Sounds something that can be whipped up in half an hour and get done with. I fail to see a need for something mathemathical or complex. Unless this is just for fun, of course :-)
As you mention in your second edit, I would probably implement the whole thing as a file tree traversal, with the PRNG deciding "change to directory", "create directory", "move up one level", "create file", "delete file" and have another value to determine what file to delete, what directory to change to and to generate names for files and directories.
I used a similar method to stress-test a workflow server I wrote (though I didn't need to keep track of where work items were, just needed to randomly pick one to operate on).
This is a set of different problems which makes it a fun puzzle.
First we have the pseudorandom number generator. There is a lot of stuff available. I only expect a function that creates a number in the range 0..n-1.

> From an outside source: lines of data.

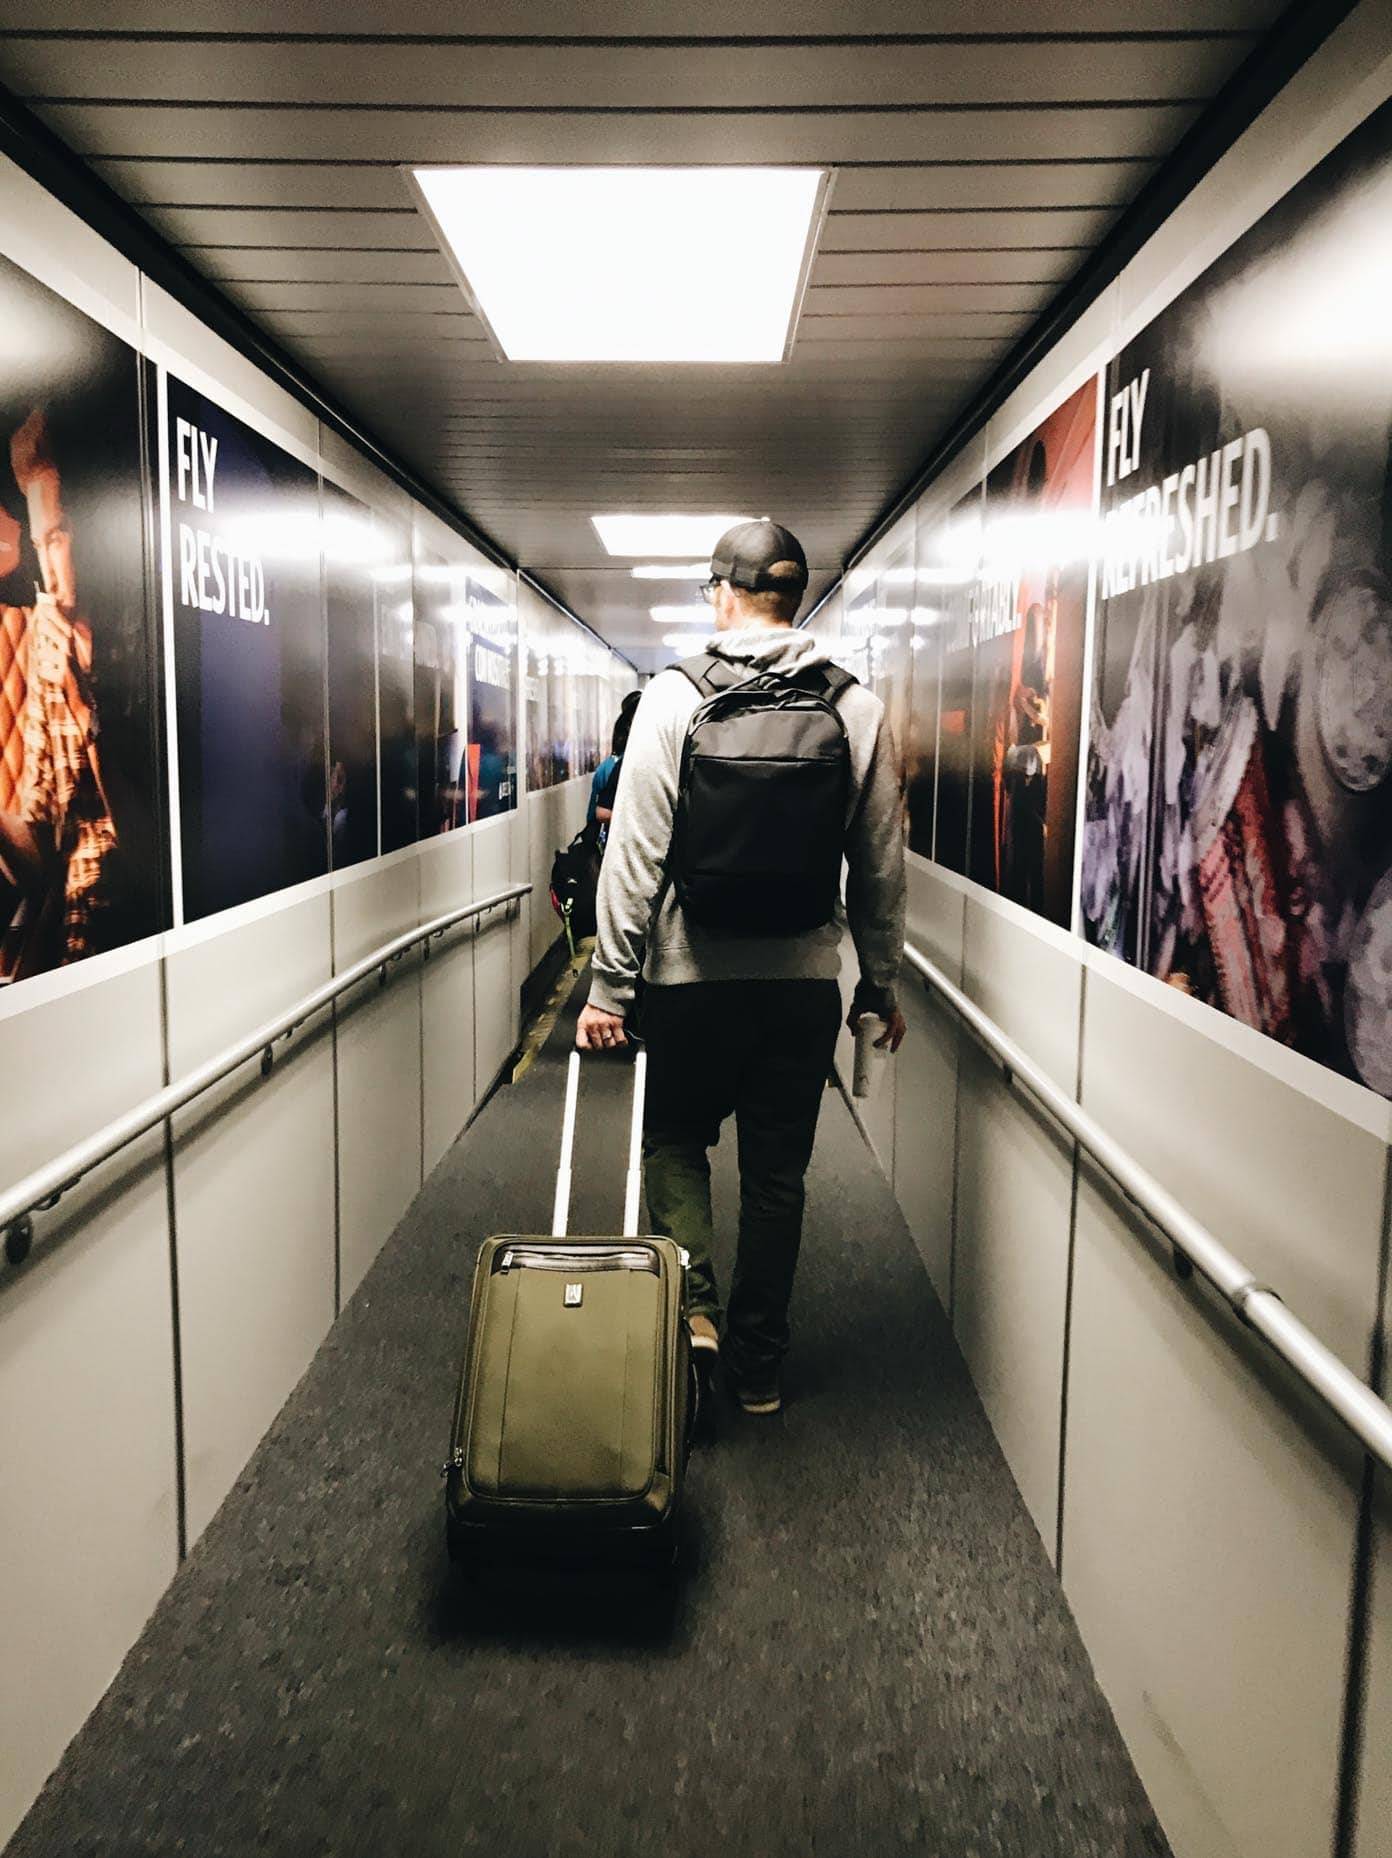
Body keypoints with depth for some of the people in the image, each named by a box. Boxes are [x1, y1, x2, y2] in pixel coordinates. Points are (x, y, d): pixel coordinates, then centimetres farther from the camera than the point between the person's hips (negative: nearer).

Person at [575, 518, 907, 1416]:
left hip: (693, 973, -2)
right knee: (777, 1174, 13)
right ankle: (760, 1365, 24)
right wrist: (881, 983, 14)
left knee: (675, 1137, 20)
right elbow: (882, 864, 5)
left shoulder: (675, 696, -6)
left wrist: (610, 986, -6)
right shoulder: (859, 707, 1)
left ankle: (695, 1305, 4)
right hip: (807, 977, 2)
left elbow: (636, 853, -10)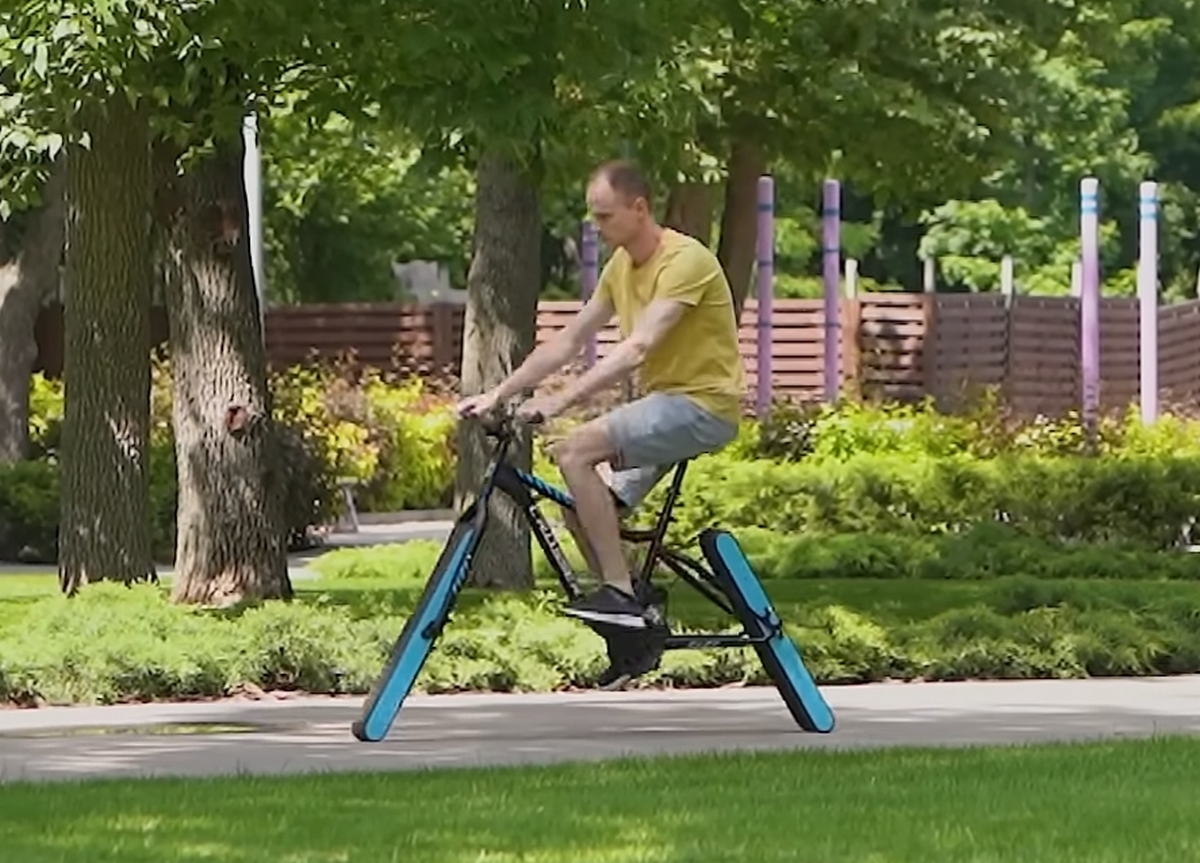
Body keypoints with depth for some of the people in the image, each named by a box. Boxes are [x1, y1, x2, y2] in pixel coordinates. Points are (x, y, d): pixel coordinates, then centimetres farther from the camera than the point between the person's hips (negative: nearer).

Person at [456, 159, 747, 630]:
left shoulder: (684, 260, -19)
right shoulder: (621, 266, 10)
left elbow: (637, 347, -29)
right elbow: (568, 341, 12)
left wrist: (561, 400, -35)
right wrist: (497, 394, 4)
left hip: (702, 403, -9)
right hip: (662, 404, 9)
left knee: (574, 451, -24)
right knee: (582, 512, 3)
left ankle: (620, 593, -21)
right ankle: (636, 621, 15)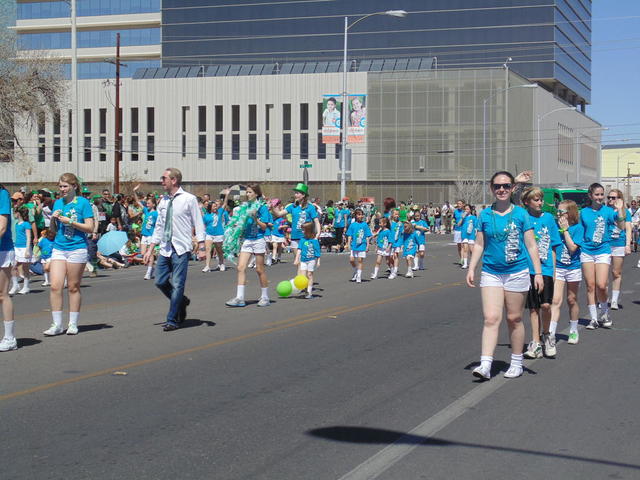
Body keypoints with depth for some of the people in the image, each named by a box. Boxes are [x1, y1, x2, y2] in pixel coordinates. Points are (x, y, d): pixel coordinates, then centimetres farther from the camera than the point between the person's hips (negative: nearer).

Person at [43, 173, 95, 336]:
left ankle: (73, 324, 14)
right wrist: (53, 219, -2)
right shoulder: (58, 203, 12)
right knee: (55, 286, -6)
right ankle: (57, 325, 0)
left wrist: (70, 222, -14)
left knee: (73, 287, 3)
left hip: (77, 249, -4)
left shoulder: (83, 203, -3)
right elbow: (53, 229, 18)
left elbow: (90, 228, -8)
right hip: (59, 248, 4)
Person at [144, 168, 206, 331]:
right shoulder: (163, 201, 11)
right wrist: (150, 250, 13)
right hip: (165, 249, 6)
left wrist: (201, 247, -11)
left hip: (181, 249, -6)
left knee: (177, 285, -5)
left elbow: (198, 224, -4)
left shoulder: (189, 199, -4)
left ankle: (172, 320, 4)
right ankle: (182, 301, 30)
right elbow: (158, 227, 16)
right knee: (160, 282, 6)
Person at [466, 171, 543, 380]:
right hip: (491, 273, 1)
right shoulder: (485, 215, 5)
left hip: (517, 273, -1)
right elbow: (479, 245, 9)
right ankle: (485, 365, -11)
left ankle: (516, 363, 22)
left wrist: (538, 272, -3)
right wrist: (471, 269, 1)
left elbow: (531, 245, 1)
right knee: (491, 318, -8)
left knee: (514, 319, 8)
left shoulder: (521, 214, 0)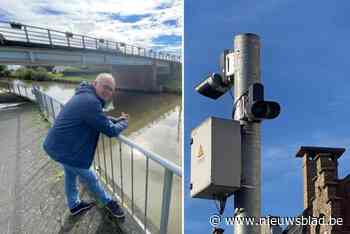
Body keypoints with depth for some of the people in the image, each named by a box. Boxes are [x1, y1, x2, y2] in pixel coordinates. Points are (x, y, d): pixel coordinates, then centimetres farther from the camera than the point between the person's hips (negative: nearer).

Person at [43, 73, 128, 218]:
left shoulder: (85, 97, 7)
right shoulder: (91, 102, -28)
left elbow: (100, 120, 20)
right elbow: (111, 130, -23)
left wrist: (118, 120, 5)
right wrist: (124, 123, -3)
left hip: (57, 145, 10)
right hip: (66, 150, -10)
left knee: (70, 174, 29)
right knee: (90, 178, 13)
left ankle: (74, 205, 48)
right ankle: (108, 202, 34)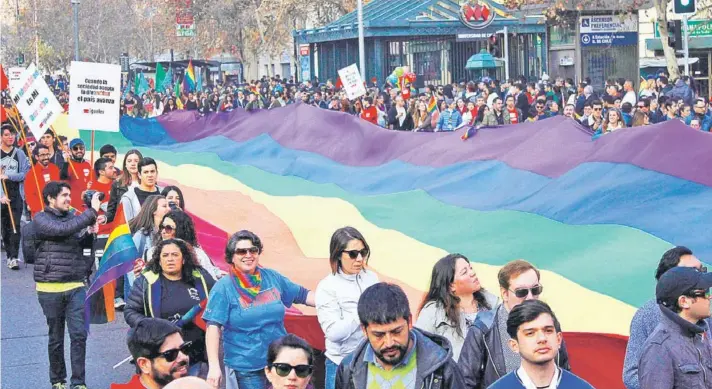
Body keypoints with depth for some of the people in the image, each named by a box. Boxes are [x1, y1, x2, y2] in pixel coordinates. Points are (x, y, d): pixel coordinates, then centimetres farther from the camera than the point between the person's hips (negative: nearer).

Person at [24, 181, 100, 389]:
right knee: (56, 337, 7)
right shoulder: (40, 220, -5)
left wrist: (90, 233, -2)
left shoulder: (73, 217, 10)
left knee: (79, 335, -5)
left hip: (76, 286, 3)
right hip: (50, 289, -3)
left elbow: (83, 245, 19)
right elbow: (64, 230, -22)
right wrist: (92, 212, -20)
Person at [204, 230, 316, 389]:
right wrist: (214, 366, -20)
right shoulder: (223, 287, -8)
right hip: (245, 368, -4)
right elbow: (213, 327, -13)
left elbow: (302, 295, 16)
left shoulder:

Then we have an algorithm to determine the number of subnodes on a single node. It is tempting to use a linear function but that is not a fair representation to reality. So you can create the following function:
randomsize() {
int n = Random(0,10);
if (n<10) return n;
return Random(0,9) + 10 * random;
}
This function produces small numbers. Most will be in the range 0..9 but the top is virtually endless. If you want to have bigger numbers you could also use a bigger threshold
randomsize() {
int n = Random(0,100);
if (n<10) return n;
return Random(0,9) + 10 * random;
}
The last problem is how to create a tree. This is rather simple. But you should keep in mind that the algorith has to end. So you need to do one of the following:
use a max depth
decrement the generated number based on the nesting level
determine the number of leaves as a percentage of the total subnodes. This percentage should increment at higher levels (10-50 at first level, 20-60 at second.. 50-100 at fifth, 60-100 at sixth, until 90-100 at nineth and higher.
Ofcourse you can tweak the parameters to create your required tree.